FDA Approves Home Defibrillators
People worried about sudden cardiac arrest no longer need a doctor's prescription to buy devices that jumpstart the heart.
The Food and Drug Administration for the first time agreed Thursday to let consumers go online and purchase the $2,000 devices for home use. Some 80 percent of the instances of sudden cardiac arrest, which is best treated by a shock from a defibrillator, happen at home.
Until now, people needed a prescription if they wanted to have a HeartStart home defibrillator to use in those crucial minutes after calling 911 and before an ambulance arrived.
The FDA endorsed a July recommendation from its advisory panel to remove the prescription requirement after federal advisers were satisfied that people could use the machines safely at home.
The agency approved HeartStart for use without prescription for adults and children at least 8 years old and weighing at least 55 pounds. A device used on younger children still requires a prescription. HeartStart can only be used when the individual does not respond to shaking and is not breathing normally.
In addition, the agency will help the manufacturer, Philips Medical Systems, design a study to track the devices' use to ensure that no unexpected problems arise once the machines are more widely used.
Sudden cardiac arrest is an electrical malfunction of the heart that triggers fatally abnormal heart rhythm. Often, it is the first hint of heart disease and accounts for roughly 340,000 deaths outside of health care settings each year.
HeartStart delivers a jolt of energy equivalent to what it takes to illuminate a 150-watt light bulb for one second.
When the shock is delivered within five minutes of the sudden cardiac arrest, 50 percent of individuals survive, said Deborah DiSanzo, vice president and general manager of cardiac resuscitation at Philips Medical Systems.

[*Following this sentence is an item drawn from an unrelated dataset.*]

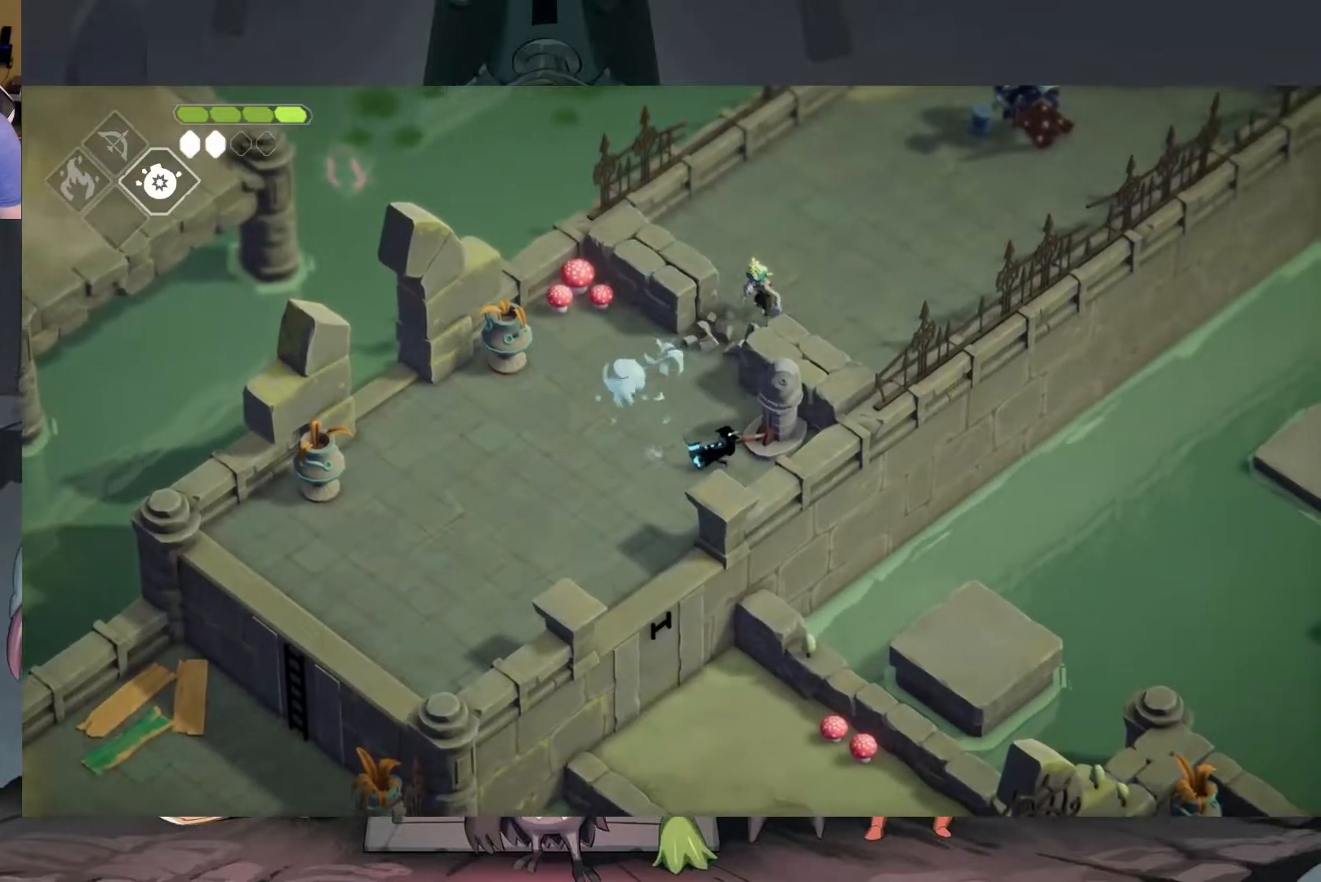
{"buttons": [], "left_stick": "center", "right_stick": "center", "events": []}
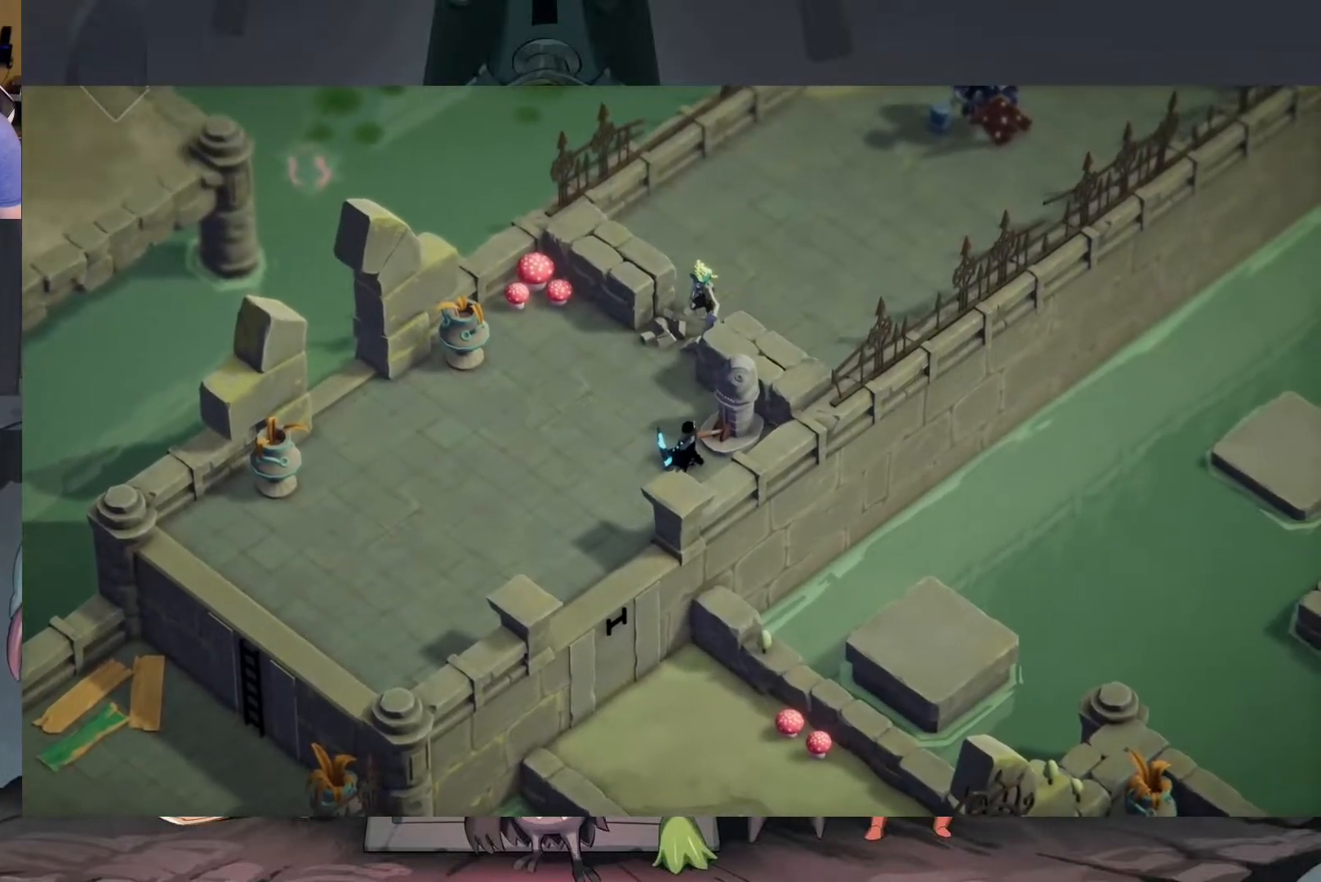
{"buttons": [], "left_stick": "center", "right_stick": "center", "events": []}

Ambulances typically arrive within nine minutes of a 911 call. Once 10 minutes have elapsed since sudden cardiac arrest, the patient has a 1 percent chance of survival, DiSanzo said.
The division, part of Andover, Mass.-based Philips Electronics North America, said it has sold more than 6,000 devices from November 2002, when the FDA first approved their use, through this past Wednesday.
Waiving prescriptions could raise sales beyond 20,000 per year and perhaps cut a few hundred dollars from the $1,995 price, DiSanzo said. By Christmas, consumers should be able to purchase the devices at electronic stores and elsewhere.
Dr. Graham Nichol, chairman of the American Heart Association's automated external defibrillator task force, surveyed scientific journals published since 1966 and found no reports to suggest these devices were unsafe.
"Furthermore, there is no evidence the prescription requirement increases safety," Nichol said.
Still, because of the lack of "sufficient scientific data," the organization said it could not endorse or caution against use of the devices in homes.
The FDA's mandated study may help fill that data gap.
If other people have experiences similar to Jim Baum's, the device will prove a lifesaver. Last November, Baum went into cardiac arrest shortly after he purchased defibrillators for each of his three homes. A friend used one of the devices to bring Baum back from the dead, he said.
"Without that defibrillator, I would not be here," said the 65-year-old, who lives most of the year in California.
But Dr. Arthur Kellermann, chairman of the department of emergency medicine at Emory School of Medicine in Atlanta, said he had "substantial reservations" about the FDA's actions.
"We have no scientific evidence to support the decision and I don't think that's a good way to make health policy," Kellermann said.
Kellermann said the devices were "very expensive lottery tickets" because there is "a remote possibility" a family may save a life by owning one.
Opponents argue that families could reduce survival chances by wasting precious time looking for a defibrillator rather than calling an ambulance.
Dr. Mickey S. Eisenberg, a professor of medicine at the University of Washington Medical Center, disagreed.
"I just don't buy that argument. It's the same argument as saying 'Does a smoke detector impede people from calling the fire department?"' Eisenberg said.